Details of a criminal investigation into three professors at Dartmouth College remain unclear. The New Hampshire Attorney General's Office announced the investigation Tuesday after learning from Dartmouth that there had been allegations of sexual misconduct by the professors. The college had announced its own internal investigations last week, but didn't offer details of any allegations.
NHPR's Britta Greene has been following this story and she spoke with host Peter Biello.
So first, what do we know about these three professors?
Their names are Todd Heatherton, Bill Kelley and Paul Whalen. They're all professors in the Department of Psychological and Brain Sciences at Dartmouth. They study, broadly, how the brain works relative to how we behave, so things like fear and anxiety, self-esteem and addictive behavior. They've all collaborated in the past. Heatherton was briefly the chair of the department, and we know that they're all pretty well-known and respected in the field. Some of their research has involved looking at how the brain processes issues relating to sex and attraction. They've also been involved in projects that use smartphone data to track student behavior. But there's no indication at this point that their research is connected to this investigation.

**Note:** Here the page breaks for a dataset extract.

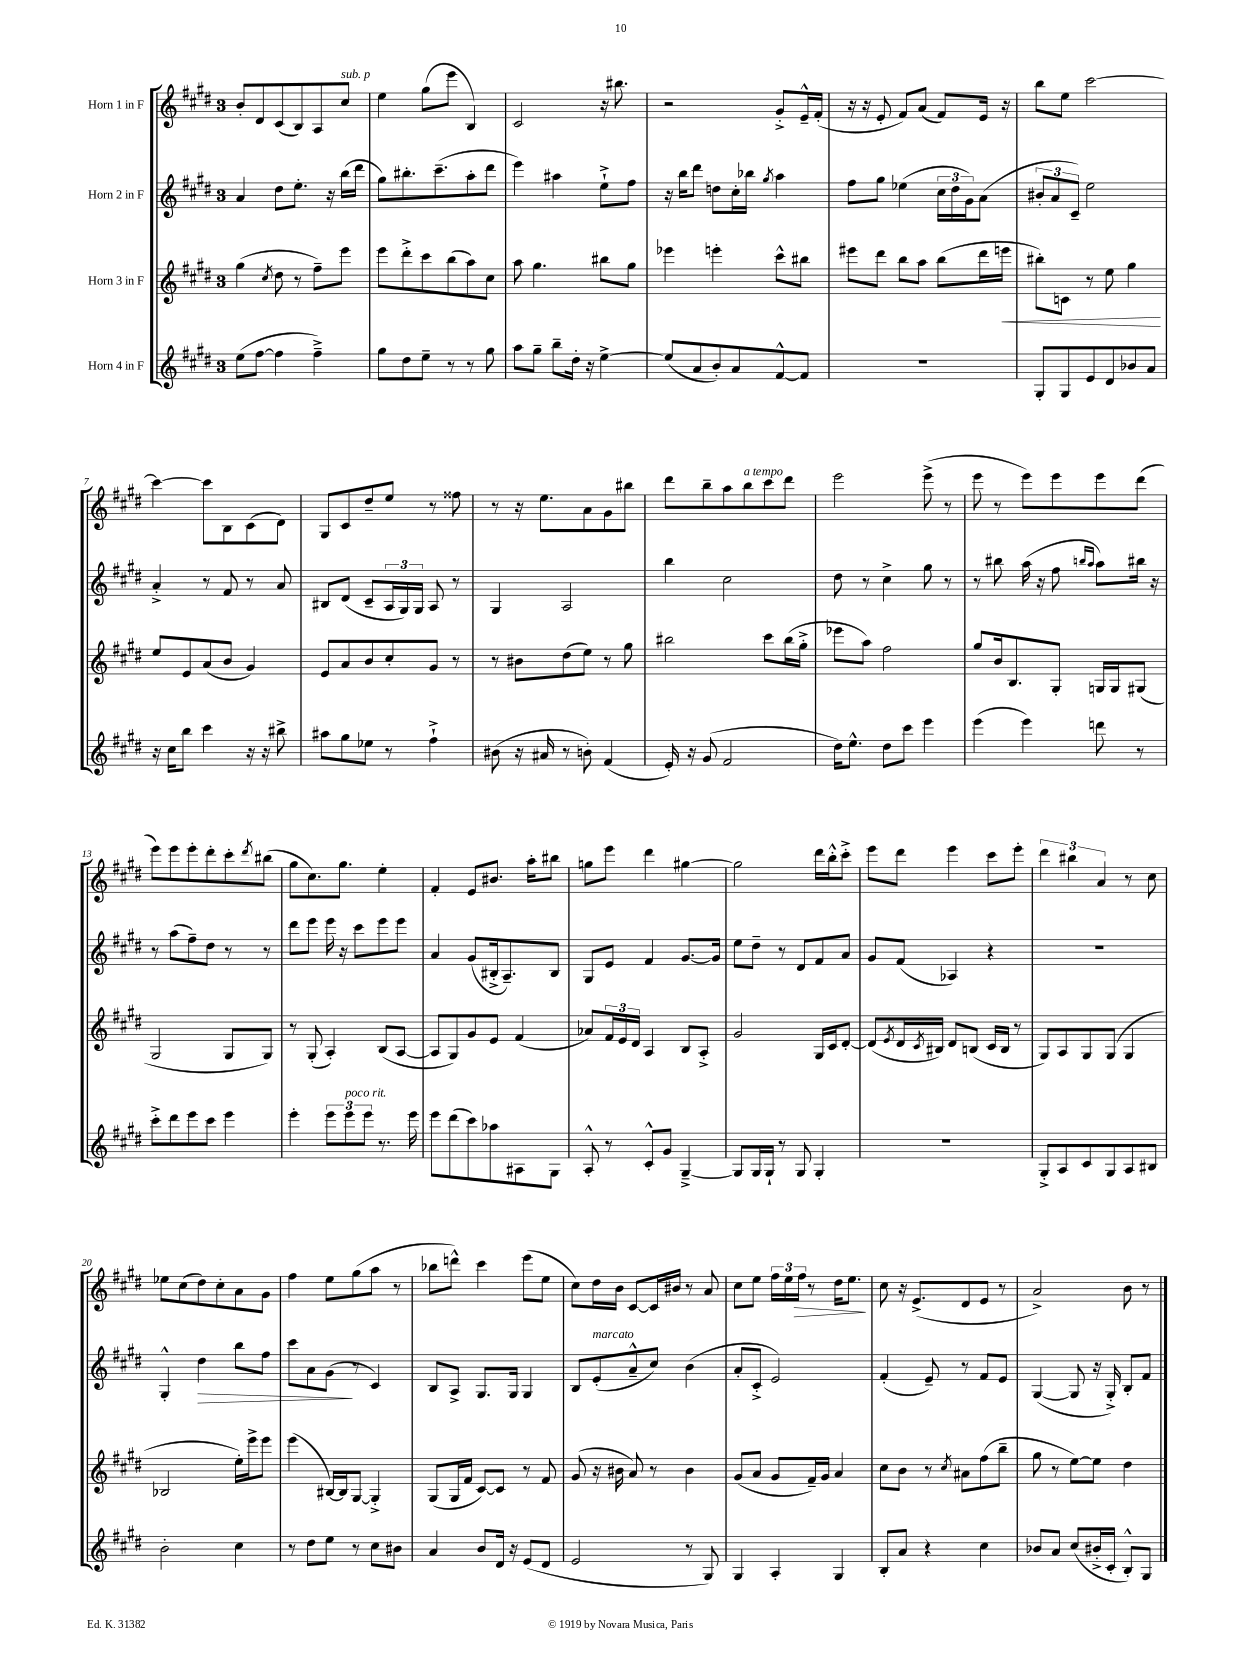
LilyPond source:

So walk me through the timeline here. What do we know about what happened and when?
So we know very little. I have to say this all started becoming public last week after The Dartmouth, which is the student newspaper, saw posters that were put up in the psychology department that were asking things like 'Where is Professor Whalen?' or 'Where is Professor Kelley?' The newspaper then reached out to the college administration, which then confirmed that it had ongoing investigations into the three, and that it had limited their access to campus. The attorney general's office then said this week that it had seen those news reports and reach out to the college and learned that there were allegations of sexual misconduct. And then the AG's office decided to get involved, launching its own criminal investigation.
And what have you heard from the professors themselves?
We've only heard from one, that's Todd Heatherton, and he's spoken only through his attorneys. They're pushing back strongly against any allegations. They say he's never violated any sexual misconduct policies. He's never had sex with any students. They're trying to distance him from the other two names. They say that the college's investigation into him is separate from the other two and that it relates to an incident that happened off campus outside of New Hampshire, though we don't know what that incident is. Heatherton is on sabbatical this year but he says that he's still working with students with the college's approval.
So it seems like there are still a lot of open questions.
Right. If we zoom out a bit from the nuts and bolts, there's also this question of Dartmouth's handling of the case. What did or does the college know? When did it find these things out? What has it done so far? You know, we don't know whether the allegations involve a single incident or a pattern, and we don't know how each of these three professors is connected. I'll also say that in New Hampshire, colleges are not legally required to report any allegations involving sexual misconduct to law enforcement unless they involve minors or the elderly. So it's up to the victim to decide whether to go through law enforcement or keep it as an internal matter within the college.